With Windows XP Professional x64 Edition now available to the public, we were eager to get our hands on the final version of the product and compare it to the earlier release candidate versions. We found no major surprises. The final shipping version of XP x64 Edition looks exactly like its predecessors and could easily pass for the 32-bit version of XP Professional.
After a week of using the final version of XP x64, I did notice one major difference when compared with the release candidates: Windows Update now navigates to the Windows Server 2003 Service Pack 1 (SP1) version of Microsoft's Web-based software patch and update service. That makes sense, since XP x64 is based on the Windows Server 2003 SP1 code base. According to Microsoft lead product manager Greg Sullivan, this means that XP x64 is the most secure Windows client ever created.

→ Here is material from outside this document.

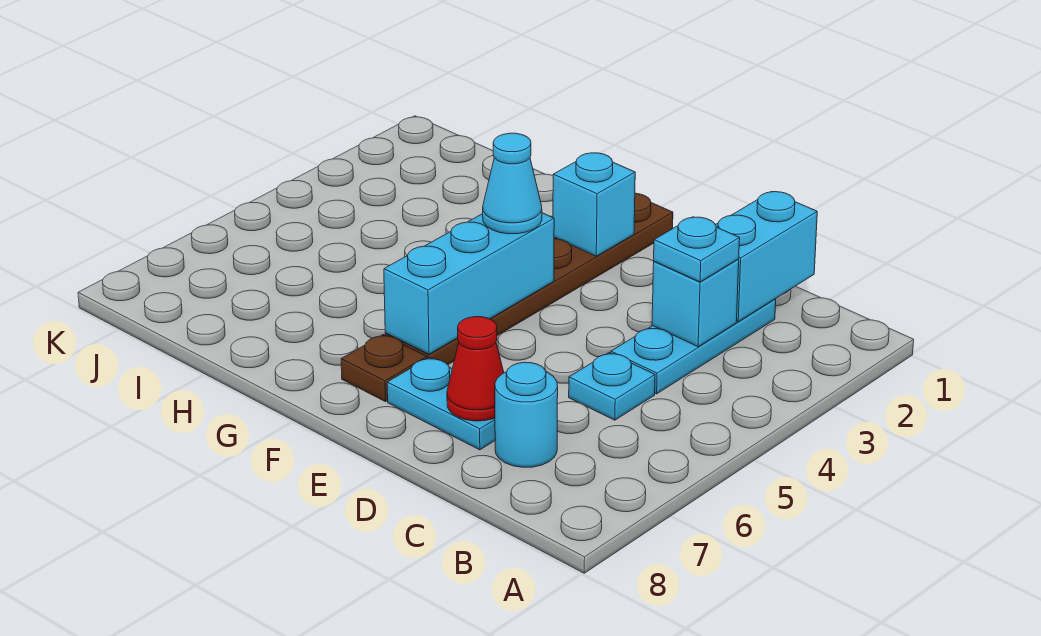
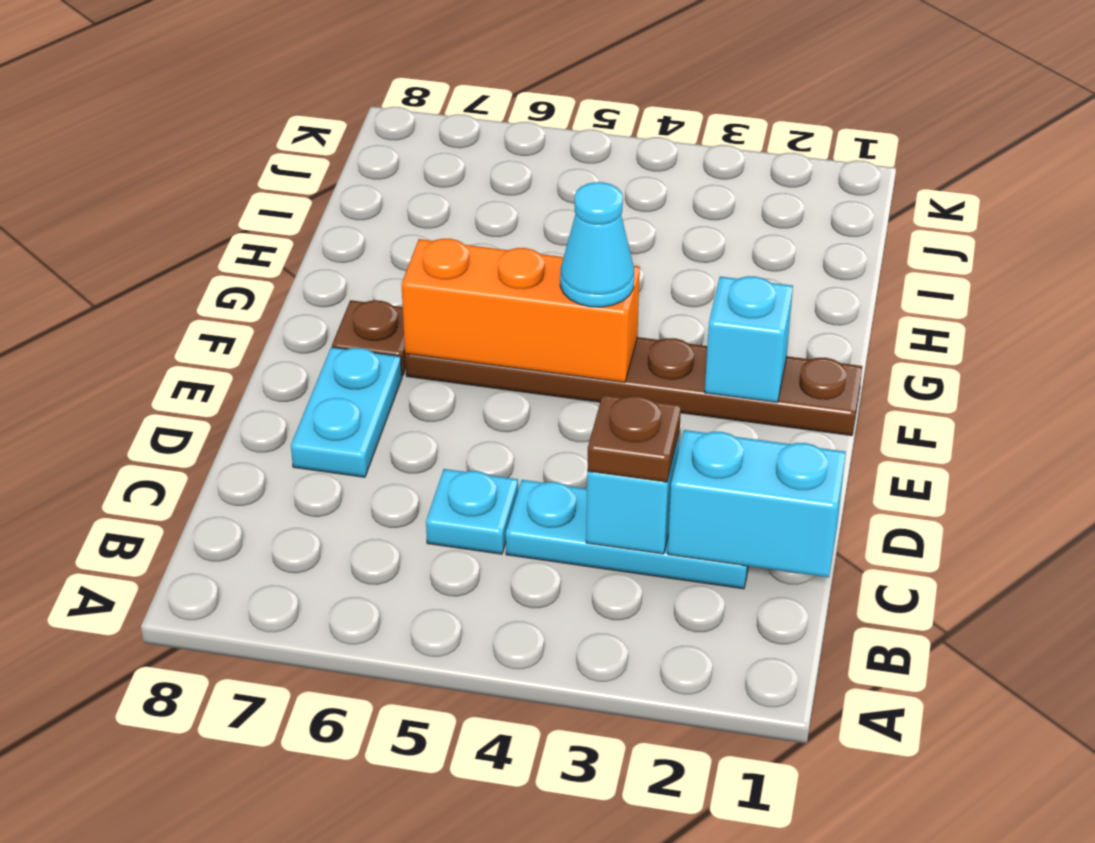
cyan 1x1 plate [654,217,740,282] -> brown 1x1 plate [587,394,681,482]
cyan 1x1 round brick [495,362,558,467] -> none
red 1x1 cone [447,317,504,421] -> none
cyan 1x3 brick [384,213,554,354] -> orange 1x3 brick [401,239,640,383]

As with the release candidate versions, application compatibility is a mixed bag with the shipping version of XP x64 Edition. There are some improvements, however. Microsoft has done away with the Windows Media 9 Series-related errors that previously dogged some application installs--most notably that of Adobe PhotoShop Elements 3.0--and Microsoft Office 2003 SP1 now installs without any complaints, a welcome change.
Some other applications, however, now display strange error messages. Apple's popular ITunes, for example, pops up a dialog when run, alerting you that the application's drivers are "valid but incompatible" with this 64-bit version of Windows.
Indeed, finding compatible drivers will continue to be an issue for quite some time, and Microsoft is upfront about the fact that the x64 platform probably won't be mainstream until Longhorn ships in 2006. However, XP x64 includes over 15,000 device drivers, more than any previous Windows version, and many more will be available on Windows Update in the near future.
"Over 400 companies are lining up to support XP x64," Sullivan says. "But clearly we won't have full driver support this year."